To make ends meet, I temped at a trade magazine called Dressings and Sauces. “We’re the New Yorker of condiments,” the publisher, Bruce, explained to me my first day on the job.

“Neat,” I lied.

Nights, I pursued my plan to become an A-list comedy star. I figured this would take about a year. First, I’d do my act in the clubs. A couple of months later, around November, I’d land an agent. A few months after that, I’d book a spot on Letterman or Leno. Then in May, at the start of pilot season, a network scout would fly me to L.A., cast me in a sitcom, and I’d be set.

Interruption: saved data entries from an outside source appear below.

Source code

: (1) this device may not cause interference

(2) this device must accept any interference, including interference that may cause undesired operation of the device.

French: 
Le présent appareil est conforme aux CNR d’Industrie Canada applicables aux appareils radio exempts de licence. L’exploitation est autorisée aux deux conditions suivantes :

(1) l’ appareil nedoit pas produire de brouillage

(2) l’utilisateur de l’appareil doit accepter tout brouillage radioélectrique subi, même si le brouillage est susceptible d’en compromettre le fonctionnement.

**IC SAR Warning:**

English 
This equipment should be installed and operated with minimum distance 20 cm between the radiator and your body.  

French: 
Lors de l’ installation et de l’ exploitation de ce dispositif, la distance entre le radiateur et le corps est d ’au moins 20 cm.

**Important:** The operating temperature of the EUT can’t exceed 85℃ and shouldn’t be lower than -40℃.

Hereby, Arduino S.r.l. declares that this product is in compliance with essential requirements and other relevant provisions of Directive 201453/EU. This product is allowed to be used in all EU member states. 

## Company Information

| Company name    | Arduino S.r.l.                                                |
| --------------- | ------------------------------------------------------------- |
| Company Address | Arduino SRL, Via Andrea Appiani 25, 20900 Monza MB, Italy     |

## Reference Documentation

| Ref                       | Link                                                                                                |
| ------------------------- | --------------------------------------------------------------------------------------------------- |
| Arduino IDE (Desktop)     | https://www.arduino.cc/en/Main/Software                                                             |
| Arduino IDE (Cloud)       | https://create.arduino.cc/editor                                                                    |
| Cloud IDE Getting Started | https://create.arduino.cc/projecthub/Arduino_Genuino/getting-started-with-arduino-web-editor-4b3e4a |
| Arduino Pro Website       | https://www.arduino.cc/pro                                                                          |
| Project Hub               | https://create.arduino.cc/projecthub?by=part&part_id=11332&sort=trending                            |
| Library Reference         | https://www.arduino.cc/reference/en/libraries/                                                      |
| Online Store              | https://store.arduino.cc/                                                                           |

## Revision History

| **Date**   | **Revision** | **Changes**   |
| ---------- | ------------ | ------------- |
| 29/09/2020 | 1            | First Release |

Four months after college graduation, I walked into New York’s most prestigious comedy club, the renowned Comic Strip, and signed up for the next available audition spot—a Monday night nine months later, in early June. Seinfeld, Sandler, and Rock had all started out at the Comic Strip, and rumor had it that once a comedian passed the Strip, he could work any club in the city. I was sure I’d pass my audition because like most beginning comics, I was pretty certain I was God’s gift to comedy. The way I saw it, the only difference between me and Jerry Seinfeld was not that his jokes were funnier, but that he had more of them: whereas Seinfeld could perform for an hour, I could do nine minutes.

You should’ve seen my audition. I killed. When the MC brought me offstage, the crowd went wild, cheering and whistling as I left the showroom.

Around eleven, an emaciated man with a black mustache appeared next to the bar. It was Lucien Hold—the legendary booker of the Comic Strip.

Lucien motioned me into his office. The room was cramped, his desk littered with Chinese take-out containers. My heart pounding, I sat on a wooden stool next to the door.

“So, Joel,” he said in a raspy voice. “You said onstage that you’re from Chicago. Is that true?”

“Yes, sir,” I said.

“In your opening bit, you talked about how people in Chicago are nicer than people in New York.”

“That’s right.”

“Something about how, in Chicago, people will actually say ‘Excuse me’ when they run into you with their cars.”

“Exactly,” I said, beaming. I was proud that he’d remembered my joke.

Lucien shook his head. “Nothing original there. Everyone knows New Yorkers are tough. Then you did a bit about Wheel of Fortune in China. Not an ounce of truth in that joke. Soon as I heard it, I knew you were amateur.”

“But people laughed,” I said, my heart sinking.

Lucien pulled a folded-up piece of paper from his pocket. “This is my roster,” he said. “I’ve got three hundred comics on here. Most are white guys with dark hair, like you. Now, if you were black, or a woman, or gay—are you gay?”

I shook my head. For the first time in my life, I was genuinely disappointed I wasn’t gay.

“If you were gay, maybe I’d pass you. But if you’re a white guy with dark hair, you need to show me something original. Talk about your family. Every comic who’s made it big talks about his family.”